Strategic risk communication: Adding value to society
The purpose of this paper is to provide a concise summary of the evolvement and the current state of risk communication research and draw insights from a decade of risk communication studies [Heath, R. L., & Abel, D. D. (1996). Proactive response to citizen risk concerns: Increasing citizens’ knowledge of emergency response practices. Journal of Public Relations Research, 8(3), 151–171; Heath, R. L., & Palenchar, M. (2000). Community relations and risk communication: A longitudinal study of the impact of emergency response messages. Journal of Public Relations Research, 12(2), 131–162; Palenchar, M. J., & Heath, R. L. (2002). Another part of the risk communication model: Analysis of communication processes and message content. Journal of Public Relations Research, 14(2), 127–158; Palenchar, M. J., & Heath, R. L. (2003a). Protracted strategic risk communication: A longitudinal analysis of community’s zones of meaning. Paper presented at the conference of the Association for Education in Journalism and Mass Communication, Kansas City, MO; Palenchar, M. J., & Heath, R. L. (2003b). Strategic risk communication: A longitudinal analysis of a community’s emergency response awareness and practices. Paper presented at the conference of the National Communication Association, Miami, FL; Palenchar, M. J., & Heath, R. L. (2006b). Strategic risk communication campaigns: Some insights from the culmination of a decade of research. Paper presented at the conference of the International Communication Association, Dresden, Germany; Palenchar, M. J., Heath, R. L., & Dunn, E. (2005). Terrorism and industrial chemical production: A new era of risk communication.

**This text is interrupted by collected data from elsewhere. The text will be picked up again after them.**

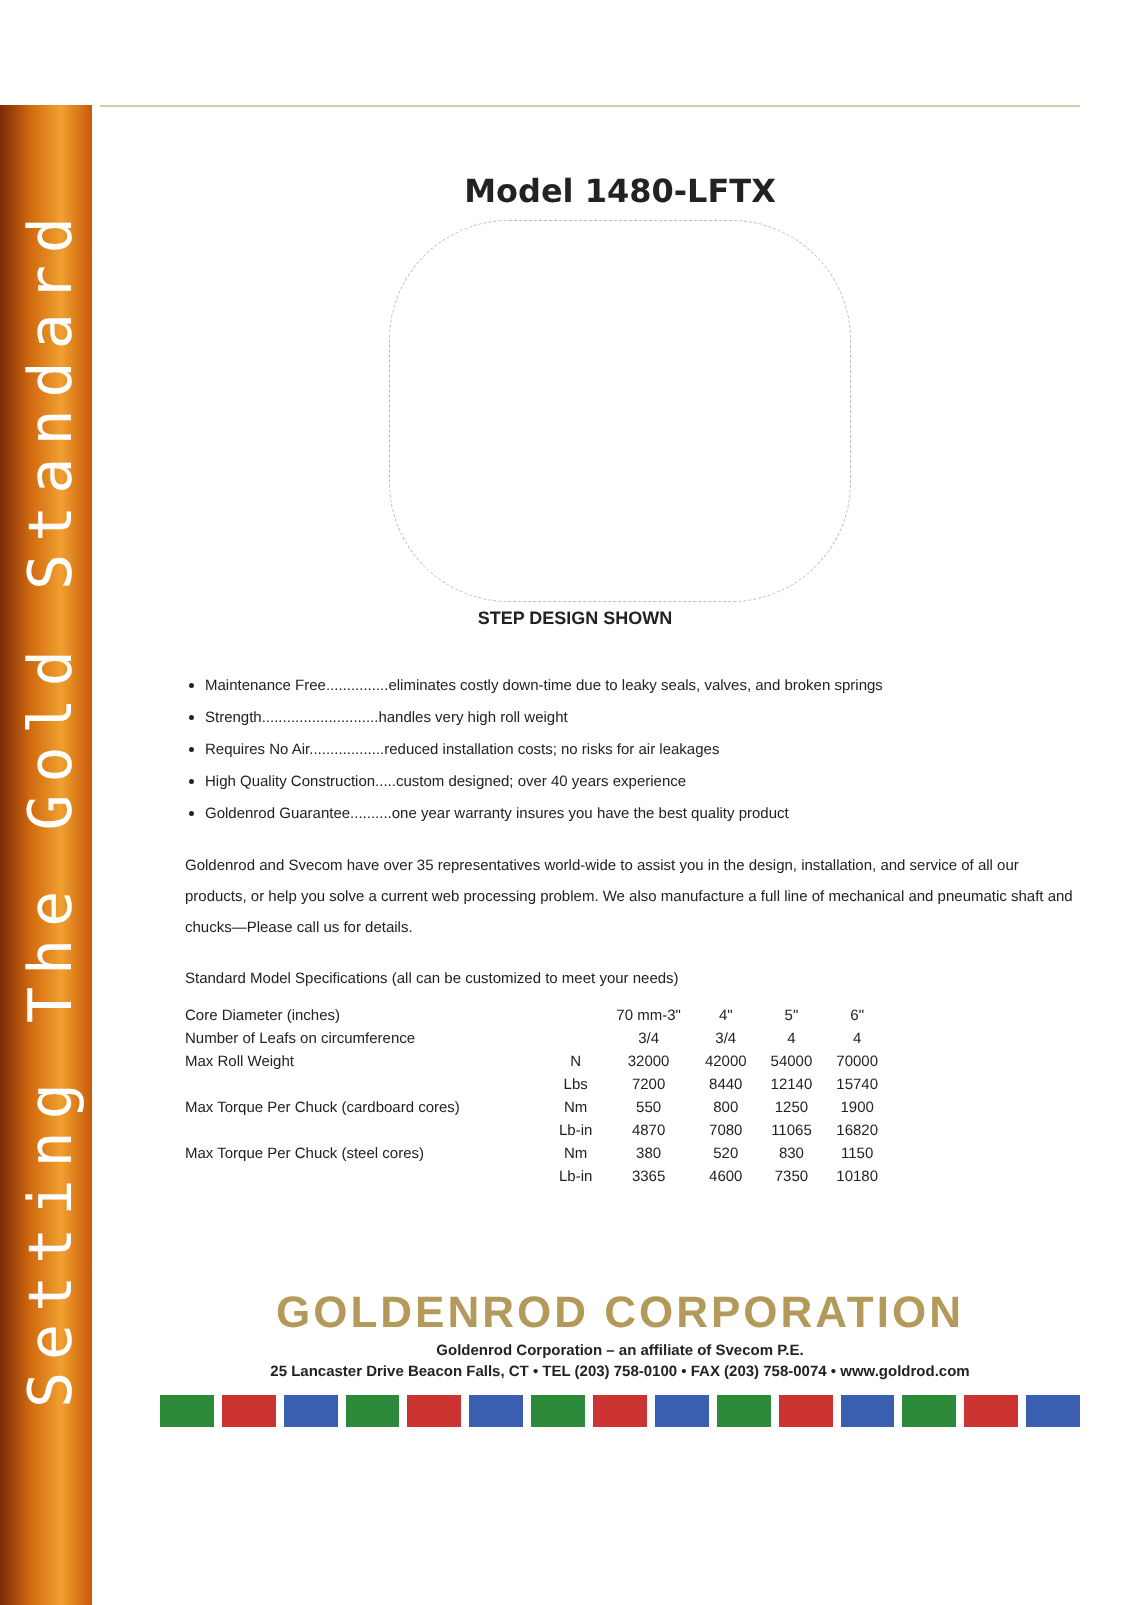Setting The Gold Standard
Model 1480-LFTX
STEP DESIGN SHOWN
Maintenance Free...............eliminates costly down-time due to leaky seals, valves, and broken springs
Strength............................handles very high roll weight
Requires No Air..................reduced installation costs; no risks for air leakages
High Quality Construction.....custom designed; over 40 years experience
Goldenrod Guarantee..........one year warranty insures you have the best quality product
Goldenrod and Svecom have over 35 representatives world-wide to assist you in the design, installation, and service of all our products, or help you solve a current web processing problem. We also manufacture a full line of mechanical and pneumatic shaft and chucks—Please call us for details.
Standard Model Specifications (all can be customized to meet your needs)
| Core Diameter (inches) | | 70 mm-3" | 4" | 5" | 6" |
| --- | --- | --- | --- | --- | --- |
| Number of Leafs on circumference | | 3/4 | 3/4 | 4 | 4 |
| Max Roll Weight | N | 32000 | 42000 | 54000 | 70000 |
| | Lbs | 7200 | 8440 | 12140 | 15740 |
| Max Torque Per Chuck (cardboard cores) | Nm | 550 | 800 | 1250 | 1900 |
| | Lb-in | 4870 | 7080 | 11065 | 16820 |
| Max Torque Per Chuck (steel cores) | Nm | 380 | 520 | 830 | 1150 |
| | Lb-in | 3365 | 4600 | 7350 | 10180 |
GOLDENROD CORPORATION
Goldenrod Corporation – an affiliate of Svecom P.E.
25 Lancaster Drive Beacon Falls, CT • TEL (203) 758-0100 • FAX (203) 758-0074 • www.goldrod.com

Communication Research Reports, 22(1), 59–67]. A meta-analysis of the authors’ research based on qualitative and quantitative research methodologies, including professionally conducted telephone interviews, focus groups, in-depth interviews and ethnography, suggests that strategic risk communication based on the concept that ideas and meaning count, transparency, building trust through community outreach and collaborative decision making, acknowledging uncertainty, and narrative enactment are fundamental communication guidelines for good organizations communicating well; keys for risk communication if it is to add value to society.
Michael J. Palenchar and Robert L. Heath. "Strategic risk communication: Adding value to society" Public Relations Review 33 (2007): 120-129.